Gather every line in the records below that contains the word "shadow".

Stored data:

= = = = =

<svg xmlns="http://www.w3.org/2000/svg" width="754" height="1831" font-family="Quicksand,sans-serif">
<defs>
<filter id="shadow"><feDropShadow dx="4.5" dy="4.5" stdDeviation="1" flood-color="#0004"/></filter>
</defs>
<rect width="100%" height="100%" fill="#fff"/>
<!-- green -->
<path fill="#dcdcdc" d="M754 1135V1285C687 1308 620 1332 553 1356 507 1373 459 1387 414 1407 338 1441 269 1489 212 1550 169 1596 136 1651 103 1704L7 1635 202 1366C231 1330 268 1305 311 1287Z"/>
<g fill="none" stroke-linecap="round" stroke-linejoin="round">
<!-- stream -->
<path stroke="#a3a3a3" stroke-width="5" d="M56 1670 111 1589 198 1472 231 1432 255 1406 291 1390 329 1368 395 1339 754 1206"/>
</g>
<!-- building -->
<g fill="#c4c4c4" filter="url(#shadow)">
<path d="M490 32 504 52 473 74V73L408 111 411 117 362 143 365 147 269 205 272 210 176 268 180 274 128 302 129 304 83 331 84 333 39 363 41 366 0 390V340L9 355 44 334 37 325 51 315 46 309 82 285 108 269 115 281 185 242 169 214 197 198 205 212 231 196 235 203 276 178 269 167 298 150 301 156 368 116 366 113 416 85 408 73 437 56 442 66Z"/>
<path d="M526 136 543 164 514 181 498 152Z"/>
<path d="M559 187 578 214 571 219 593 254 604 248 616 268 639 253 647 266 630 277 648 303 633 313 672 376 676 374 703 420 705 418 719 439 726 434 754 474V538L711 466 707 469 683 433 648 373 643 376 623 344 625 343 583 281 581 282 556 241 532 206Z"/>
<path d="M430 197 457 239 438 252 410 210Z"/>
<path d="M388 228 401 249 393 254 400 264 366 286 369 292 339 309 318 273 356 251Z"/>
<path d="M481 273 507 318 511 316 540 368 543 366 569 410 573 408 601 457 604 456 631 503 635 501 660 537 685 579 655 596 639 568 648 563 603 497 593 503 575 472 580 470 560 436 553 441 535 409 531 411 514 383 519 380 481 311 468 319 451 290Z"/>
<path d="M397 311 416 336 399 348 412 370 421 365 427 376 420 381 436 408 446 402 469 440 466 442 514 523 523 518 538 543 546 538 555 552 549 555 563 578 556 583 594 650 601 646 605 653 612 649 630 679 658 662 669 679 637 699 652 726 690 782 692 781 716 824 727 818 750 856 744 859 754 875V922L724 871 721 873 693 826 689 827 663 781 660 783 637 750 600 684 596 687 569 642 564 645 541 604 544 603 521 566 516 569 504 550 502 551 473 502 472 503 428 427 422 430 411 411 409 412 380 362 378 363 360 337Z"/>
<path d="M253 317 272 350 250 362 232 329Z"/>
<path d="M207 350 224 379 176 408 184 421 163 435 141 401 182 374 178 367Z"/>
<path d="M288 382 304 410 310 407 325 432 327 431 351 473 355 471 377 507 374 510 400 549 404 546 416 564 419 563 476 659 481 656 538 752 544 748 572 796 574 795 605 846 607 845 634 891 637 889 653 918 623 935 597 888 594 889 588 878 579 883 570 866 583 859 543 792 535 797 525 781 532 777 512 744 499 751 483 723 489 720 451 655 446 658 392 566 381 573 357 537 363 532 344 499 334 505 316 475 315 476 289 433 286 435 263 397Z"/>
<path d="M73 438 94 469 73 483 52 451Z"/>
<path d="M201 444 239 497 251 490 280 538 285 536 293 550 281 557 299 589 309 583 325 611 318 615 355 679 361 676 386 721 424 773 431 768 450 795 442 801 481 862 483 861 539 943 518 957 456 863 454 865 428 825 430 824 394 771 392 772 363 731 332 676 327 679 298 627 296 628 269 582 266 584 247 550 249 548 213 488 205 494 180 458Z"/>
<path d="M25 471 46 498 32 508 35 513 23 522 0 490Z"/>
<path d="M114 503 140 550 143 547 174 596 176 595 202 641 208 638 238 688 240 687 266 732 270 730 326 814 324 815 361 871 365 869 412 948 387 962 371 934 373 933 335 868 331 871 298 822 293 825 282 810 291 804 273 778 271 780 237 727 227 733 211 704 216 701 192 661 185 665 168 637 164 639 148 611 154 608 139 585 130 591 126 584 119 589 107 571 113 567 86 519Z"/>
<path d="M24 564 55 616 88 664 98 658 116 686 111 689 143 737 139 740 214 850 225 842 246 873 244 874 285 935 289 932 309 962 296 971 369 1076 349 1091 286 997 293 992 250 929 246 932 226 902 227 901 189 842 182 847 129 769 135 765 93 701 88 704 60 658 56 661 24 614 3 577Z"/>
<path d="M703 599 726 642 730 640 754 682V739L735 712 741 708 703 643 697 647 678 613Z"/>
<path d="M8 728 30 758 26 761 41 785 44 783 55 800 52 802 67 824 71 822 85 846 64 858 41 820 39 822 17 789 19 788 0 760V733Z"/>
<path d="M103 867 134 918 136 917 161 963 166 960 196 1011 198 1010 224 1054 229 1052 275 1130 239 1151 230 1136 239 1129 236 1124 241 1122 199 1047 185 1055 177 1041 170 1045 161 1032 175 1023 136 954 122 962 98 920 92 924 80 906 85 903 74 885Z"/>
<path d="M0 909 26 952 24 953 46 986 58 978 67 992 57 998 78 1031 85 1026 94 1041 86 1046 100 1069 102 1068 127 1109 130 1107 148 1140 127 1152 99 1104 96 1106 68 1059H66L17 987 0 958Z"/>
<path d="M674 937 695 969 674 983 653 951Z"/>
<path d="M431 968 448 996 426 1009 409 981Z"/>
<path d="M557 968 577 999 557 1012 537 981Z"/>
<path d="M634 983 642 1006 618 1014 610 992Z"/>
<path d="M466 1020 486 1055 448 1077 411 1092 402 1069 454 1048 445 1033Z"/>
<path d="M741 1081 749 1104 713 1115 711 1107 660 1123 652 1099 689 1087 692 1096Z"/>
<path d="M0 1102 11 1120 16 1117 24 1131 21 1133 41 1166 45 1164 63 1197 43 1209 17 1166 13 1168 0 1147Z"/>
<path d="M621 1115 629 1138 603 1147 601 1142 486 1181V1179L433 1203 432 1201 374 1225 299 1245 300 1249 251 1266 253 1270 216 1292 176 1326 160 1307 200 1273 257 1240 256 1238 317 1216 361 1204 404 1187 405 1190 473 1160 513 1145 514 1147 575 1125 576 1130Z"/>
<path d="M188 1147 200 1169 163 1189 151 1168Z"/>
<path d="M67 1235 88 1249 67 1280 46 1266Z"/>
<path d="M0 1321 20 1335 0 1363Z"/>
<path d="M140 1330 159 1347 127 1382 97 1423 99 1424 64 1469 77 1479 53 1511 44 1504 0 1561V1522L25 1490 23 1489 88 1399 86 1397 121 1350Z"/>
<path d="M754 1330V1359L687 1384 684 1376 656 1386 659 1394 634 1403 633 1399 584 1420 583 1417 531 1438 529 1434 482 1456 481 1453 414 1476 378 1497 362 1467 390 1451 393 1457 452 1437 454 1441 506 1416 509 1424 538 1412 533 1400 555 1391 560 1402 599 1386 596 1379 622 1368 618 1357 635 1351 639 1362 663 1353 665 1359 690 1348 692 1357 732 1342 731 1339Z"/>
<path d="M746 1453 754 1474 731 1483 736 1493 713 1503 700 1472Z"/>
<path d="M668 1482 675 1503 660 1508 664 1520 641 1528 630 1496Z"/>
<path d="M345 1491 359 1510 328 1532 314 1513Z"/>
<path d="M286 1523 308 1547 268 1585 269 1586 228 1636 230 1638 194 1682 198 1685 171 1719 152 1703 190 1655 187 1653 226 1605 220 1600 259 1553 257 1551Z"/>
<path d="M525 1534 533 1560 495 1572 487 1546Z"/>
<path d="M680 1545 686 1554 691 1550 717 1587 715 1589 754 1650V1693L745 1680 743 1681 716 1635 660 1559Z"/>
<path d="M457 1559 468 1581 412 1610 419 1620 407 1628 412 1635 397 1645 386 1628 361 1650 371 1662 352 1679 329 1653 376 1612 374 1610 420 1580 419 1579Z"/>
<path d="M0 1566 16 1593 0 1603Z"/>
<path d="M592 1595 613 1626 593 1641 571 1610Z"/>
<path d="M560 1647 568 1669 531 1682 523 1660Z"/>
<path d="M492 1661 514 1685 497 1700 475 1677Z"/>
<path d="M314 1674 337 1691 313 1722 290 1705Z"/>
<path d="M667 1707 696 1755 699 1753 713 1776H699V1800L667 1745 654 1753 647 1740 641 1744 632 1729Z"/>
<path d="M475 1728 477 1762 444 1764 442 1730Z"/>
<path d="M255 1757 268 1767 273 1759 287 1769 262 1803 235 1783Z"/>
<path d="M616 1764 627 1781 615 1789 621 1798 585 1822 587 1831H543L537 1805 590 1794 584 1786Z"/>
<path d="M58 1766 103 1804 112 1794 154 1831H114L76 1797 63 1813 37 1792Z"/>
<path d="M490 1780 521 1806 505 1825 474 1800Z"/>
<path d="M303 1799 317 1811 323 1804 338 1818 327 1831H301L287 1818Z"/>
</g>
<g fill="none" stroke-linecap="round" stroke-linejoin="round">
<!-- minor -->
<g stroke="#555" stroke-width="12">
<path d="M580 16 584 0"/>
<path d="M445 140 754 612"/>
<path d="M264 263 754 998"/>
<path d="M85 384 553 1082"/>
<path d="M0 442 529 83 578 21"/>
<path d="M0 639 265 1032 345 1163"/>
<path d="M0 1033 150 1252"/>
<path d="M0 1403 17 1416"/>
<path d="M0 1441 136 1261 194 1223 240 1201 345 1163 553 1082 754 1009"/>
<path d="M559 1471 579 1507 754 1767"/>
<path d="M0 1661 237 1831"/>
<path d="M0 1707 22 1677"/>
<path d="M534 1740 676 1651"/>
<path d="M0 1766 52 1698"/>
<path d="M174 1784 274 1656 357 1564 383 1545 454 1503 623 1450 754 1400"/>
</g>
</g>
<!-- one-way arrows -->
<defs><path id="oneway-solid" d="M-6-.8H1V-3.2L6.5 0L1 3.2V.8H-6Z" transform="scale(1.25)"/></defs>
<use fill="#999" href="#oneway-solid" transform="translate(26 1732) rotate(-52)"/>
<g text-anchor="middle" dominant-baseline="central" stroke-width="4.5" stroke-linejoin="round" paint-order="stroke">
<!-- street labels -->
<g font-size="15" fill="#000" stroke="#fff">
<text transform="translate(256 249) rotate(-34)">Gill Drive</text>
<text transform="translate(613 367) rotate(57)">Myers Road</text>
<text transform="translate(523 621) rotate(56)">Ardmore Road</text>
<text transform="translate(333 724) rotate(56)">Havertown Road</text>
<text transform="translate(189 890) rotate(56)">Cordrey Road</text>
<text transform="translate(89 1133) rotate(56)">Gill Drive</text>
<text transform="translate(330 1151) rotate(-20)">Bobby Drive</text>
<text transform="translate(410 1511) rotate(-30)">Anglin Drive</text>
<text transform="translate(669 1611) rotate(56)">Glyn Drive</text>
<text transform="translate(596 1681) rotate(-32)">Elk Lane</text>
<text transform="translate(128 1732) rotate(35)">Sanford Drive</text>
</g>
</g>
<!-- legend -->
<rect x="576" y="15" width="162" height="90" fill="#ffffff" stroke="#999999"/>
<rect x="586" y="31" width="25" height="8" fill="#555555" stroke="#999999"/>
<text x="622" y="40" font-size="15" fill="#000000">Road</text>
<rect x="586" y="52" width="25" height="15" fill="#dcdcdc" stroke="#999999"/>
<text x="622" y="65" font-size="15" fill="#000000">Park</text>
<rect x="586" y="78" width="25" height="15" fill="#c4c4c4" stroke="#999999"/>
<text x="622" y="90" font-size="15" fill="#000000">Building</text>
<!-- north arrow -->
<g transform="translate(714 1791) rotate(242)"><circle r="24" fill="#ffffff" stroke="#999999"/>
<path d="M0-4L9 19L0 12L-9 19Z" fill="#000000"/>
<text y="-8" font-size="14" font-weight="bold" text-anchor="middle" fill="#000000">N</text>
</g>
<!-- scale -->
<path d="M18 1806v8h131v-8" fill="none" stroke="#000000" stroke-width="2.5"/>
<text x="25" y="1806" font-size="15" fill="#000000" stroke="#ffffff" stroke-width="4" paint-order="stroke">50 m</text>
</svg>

= = = = =

__RESPONSE AREA__.
<filter id="shadow"><feDropShadow dx="4.5" dy="4.5" stdDeviation="1" flood-color="#0004"/></filter>
<g fill="#c4c4c4" filter="url(#shadow)">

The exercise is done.